Жданов немного успокоился.
— Как только появятся свежие данные о самолете, вы мне сообщите.
— Непременно, Андрей Александрович…
С большим трудом Теплов и Сергеев достали тела офицеров из сильно деформированной кабины самолета и положили их на землю.
— Простите меня друзья, что не сумел спасти вас, — закрывая тела куском брезента, горько, со слезами на глазах изрек майор.
Теплов и Сергеев постояли, погрустили.
— Надо выбираться отсюда. Искать наших людей, военных, органы советской власти, доложить о себе надо. Нас наверняка ищут, — выдавил майор. — Потом организовывать вывоз тел, груза.
— Верно, какие-то населенные пункты должны быть поблизости. Но я не могу покинуть груз в самолете, — изрек Сергеев.
— Ах да, ты же, лейтенант, хранитель ценностей, — хмуро согласился майор, — и головой отвечаешь за них. Значит, пойду я, а ты, брат, останешься здесь, будешь все охранять. Предлагаю сейчас перекусить, а потом заняться нашими делами.
— Согласен. Мне очень интересно, мы на нашей территории или оккупированной фашистами?
— По моим данным, — вымолвил майор, — на нашей. То ли в Калининской области, то ли в Ярославской, а, возможно, и Вологодской. Но бдительность надо сохранять, здесь могут быть заброшенные фашистские диверсанты, бандиты разных мастей, дезертиры и прочий элемент. У тебя какое оружие, лейтенант?
— Наган.
— И у меня пистолет. Жаль, наш штатный ППШ, находившийся в кабине пилотов, при посадке вышел из строя.
Ночь, видимость слабая, в трех-четырех метрах ничего не видно. Два дежуривших бойца, ефрейтор и рядовой, сидят в окопе и ведут тихий, неспешный разговор.
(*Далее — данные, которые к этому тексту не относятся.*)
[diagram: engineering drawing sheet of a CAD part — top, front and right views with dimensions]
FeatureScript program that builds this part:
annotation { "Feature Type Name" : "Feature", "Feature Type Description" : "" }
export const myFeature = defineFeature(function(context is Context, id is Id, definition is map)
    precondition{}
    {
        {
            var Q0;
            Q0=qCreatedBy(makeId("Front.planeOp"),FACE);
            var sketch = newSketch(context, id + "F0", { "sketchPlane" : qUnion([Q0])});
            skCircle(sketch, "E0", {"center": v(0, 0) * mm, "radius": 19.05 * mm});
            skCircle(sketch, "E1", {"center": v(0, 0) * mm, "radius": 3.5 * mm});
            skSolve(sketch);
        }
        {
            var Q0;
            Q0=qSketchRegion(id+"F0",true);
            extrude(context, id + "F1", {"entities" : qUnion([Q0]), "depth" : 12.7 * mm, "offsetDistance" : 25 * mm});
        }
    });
Примерно в километре от них тянется немецкий окоп. От него доносятся слабые звуки губной гармошки…
Вот рядовой, уже в солидном возрасте мужчина с восточными чертами лица, замер и слегка высунулся из окопа. Быстро достал винтовку, прицелился и выстрелил.
— Ты что, дед Митроха? — воскликнул ефрейтор. — Решил поохотиться, эвенк?
— Кажись, однако, попал. Взгляни там возле пригорка, на нейтральной полосе. А лихо он меж минных полей полз.
Но в это время начался обстрел из стрелкового оружия окопов с немецкой стороны.
— Дождались блин… канонады, — недовольно изрек ефрейтор. — Тишину нарушил, получим, дед, от комбата теперь.
— Не боись, ефрейтор. Обстрел, однако, сейчас закончится. Я слажу и гляну, кого там у пригорка пристрелил.
Беспорядочная немецкая канонада закончилась через 10 минут. Рядовой (дед Митроха) осторожно на четвереньках полез к пригорку. Через десять минут рядовой приволок убитого мужчину с привязанным к поясу серым пеналом.
— Приволок перебежчика! — удивленно выдавил ефрейтор. — Гляди, а рожа-то какая у мертвеца. Давай-ка взглянем, дед, что у этого перебежчика на поясе висит.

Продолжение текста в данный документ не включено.